Изяслава охватила холодная ненависть к таким вот безымянным для истории, одинаковым в своей серости, как его четыре Николы; в бессильной ярости думал хоть чем-нибудь досадить им и до утра решал, как бы поступить с Ростиславом, чтобы не раздражить киевских крикунов и в то же время учинить по-своему.
Позвал тысяцкого и велел разбить свой княжеский, белый с золотом, известный повсеместно, шатер на днепровском острове, что напротив монастыря святого Михаила в Выдубичах. Тысяцкий послушно кивнул, хотел, правда, что-то сказать, но князь не разрешил ему.
– Хочешь напомнить, что там кто-то ставил баню для Долгорукого? Знаю уже все. Потому-то и хочу, чтобы там стоял мой шатер. Дружину же поставишь так…

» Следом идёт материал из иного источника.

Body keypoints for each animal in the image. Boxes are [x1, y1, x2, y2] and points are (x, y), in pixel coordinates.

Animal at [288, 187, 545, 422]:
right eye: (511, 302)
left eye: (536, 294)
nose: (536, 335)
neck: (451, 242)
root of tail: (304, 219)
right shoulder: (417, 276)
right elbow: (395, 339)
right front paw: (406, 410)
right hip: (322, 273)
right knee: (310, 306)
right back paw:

Он долго, в подробностях, которые могут родиться лишь в озлоблении, указывал тысяцкому, где расположить лучников, где поставить конные дружины, где оставить проход для суздальцев, как закрыть этот проход, как ударить по ним отовсюду в нужный момент.
Затем послал на Красный двор воеводу с тремя дружинниками, чтобы передали Ростиславу: прибыл великий князь Изяслав и ждет его сегодня в полдень на острове в Выдубичах, то есть напротив Красного двора, недалеко, стало быть, и ехать.
В ту ночь сделано было еще много других приготовлений, и с самого утра сгоняли киевлян к берегу Днепра, словно бы для большого развлечения или ради того, чтобы они сподобились там княжеской ласки и милости, на самом же деле сгоняли, чтобы сделать их соучастниками задуманного боярами и Изяславом, соучастниками, а следовательно, и виновниками всего этого.
А Ростислав? Знал ли он, догадывался ли, был ли кем-либо предупрежден, шепнул ли ему кто-нибудь на ухо предостережение? Сказано уже, что надменностью своей он отгородился даже от тех, кто хотел бы прийти к нему с открытым сердцем. Гордыня лишила его возможности слушать, ибо уверен был, что княжение – это голос, уши же должны означать послушание, покорность. Потому-то любую весть воспринимал свысока, а неблагоприятную и вовсе отбрасывал от себя.